> _Aufgabenstellung_: Gib aus dem Text über den Warnstreik bei der BVG die Passage von „Foto: Getty Images/ Sean“ bis „aber 200 Euro.“ wortgetreu aus.

> _Textauszug_:
Streik in Berlin

BVG will Busse zum Flughafen Tegel organisieren

Warnstreik bei der BVG: In Berlin droht am Sonnabend Stillstand. Busse und U-Bahnen bleiben in den Depots. Die Berliner Verkehrsbetriebe befürchten ein Chaos und versuchen, private Transportunternehmen zu aktivieren.

Foto: Getty Images/ Sean Gallup

Verdi-Chef Frank Bsirske hat den geplanten Warnstreik im Berliner Nahverkehr verteidigt und weitere Arbeitskämpfe angedroht. Von der Arbeitgeberseite erwarte er ein Angebot, das realen Zuwachs bringe und nicht reale Verluste programmiere.

„Da ist die BVG in Berlin noch nicht, ich hoffe, sie kommt bis Sonnabend dort hin“, sagte er am Donnerstag im „Morgenmagazin“ der ARD. Die BVG-Fahrer wollen am Sonnabend von 4 bis 19 Uhr die Arbeit niederlegen. 15 Stunden lang sollen weder U-Bahnen noch Busse oder Trams in der Hauptstadt fahren.

Für die allgemeinen Verhandlungen zum öffentlichen Dienst fordert Bsirske bereits in der ersten Runde ein verhandlungsfähiges Angebot von den Arbeitgebern. Wenn das nicht komme, müsse mit Zuspitzung gerechnet werden. Die Gewerkschaft fordert 6,5 Prozent mehr Geld - mindestens aber 200 Euro.

Angesichts leerer Kassen in den Kommunen forderte Bsirske die Politik auf, bei der Erbschafts- und Unternehmensbesteuerung nachzulegen. „Auf der Einnahmeseite ist viel Luft nach oben“, sagte der Gewerkschaftschef.

Busse für den Flughafen

Die Berliner Verkehrsbetriebe (BVG) befürchten massive Auswirkungen auch auf Touristen, Fußball-Fans und das Berlinale-Publikum. Geprüft werde derzeit, ob ein Notprogramm mit Fahrern privater Busunternehmen eingerichtet werden könne, erklärte eine Sprecherin. Rund acht Prozent der BVG-Leistungen würden auch im normalen Betrieb von privaten Unternehmen abgedeckt. „Wir versuchen, zumindest den TXL hinzukriegen.“ Der Flughafen Tegel (TXL) ist nur mit Bussen zu erreichen.

> _Entnommenes Material_:
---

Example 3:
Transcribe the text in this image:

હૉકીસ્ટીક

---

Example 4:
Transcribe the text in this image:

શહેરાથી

> _Lösung_:
Foto: Getty Images/ Sean Gallup

Verdi-Chef Frank Bsirske hat den geplanten Warnstreik im Berliner Nahverkehr verteidigt und weitere Arbeitskämpfe angedroht. Von der Arbeitgeberseite erwarte er ein Angebot, das realen Zuwachs bringe und nicht reale Verluste programmiere.

„Da ist die BVG in Berlin noch nicht, ich hoffe, sie kommt bis Sonnabend dort hin“, sagte er am Donnerstag im „Morgenmagazin“ der ARD. Die BVG-Fahrer wollen am Sonnabend von 4 bis 19 Uhr die Arbeit niederlegen. 15 Stunden lang sollen weder U-Bahnen noch Busse oder Trams in der Hauptstadt fahren.

Für die allgemeinen Verhandlungen zum öffentlichen Dienst fordert Bsirske bereits in der ersten Runde ein verhandlungsfähiges Angebot von den Arbeitgebern. Wenn das nicht komme, müsse mit Zuspitzung gerechnet werden. Die Gewerkschaft fordert 6,5 Prozent mehr Geld - mindestens aber 200 Euro.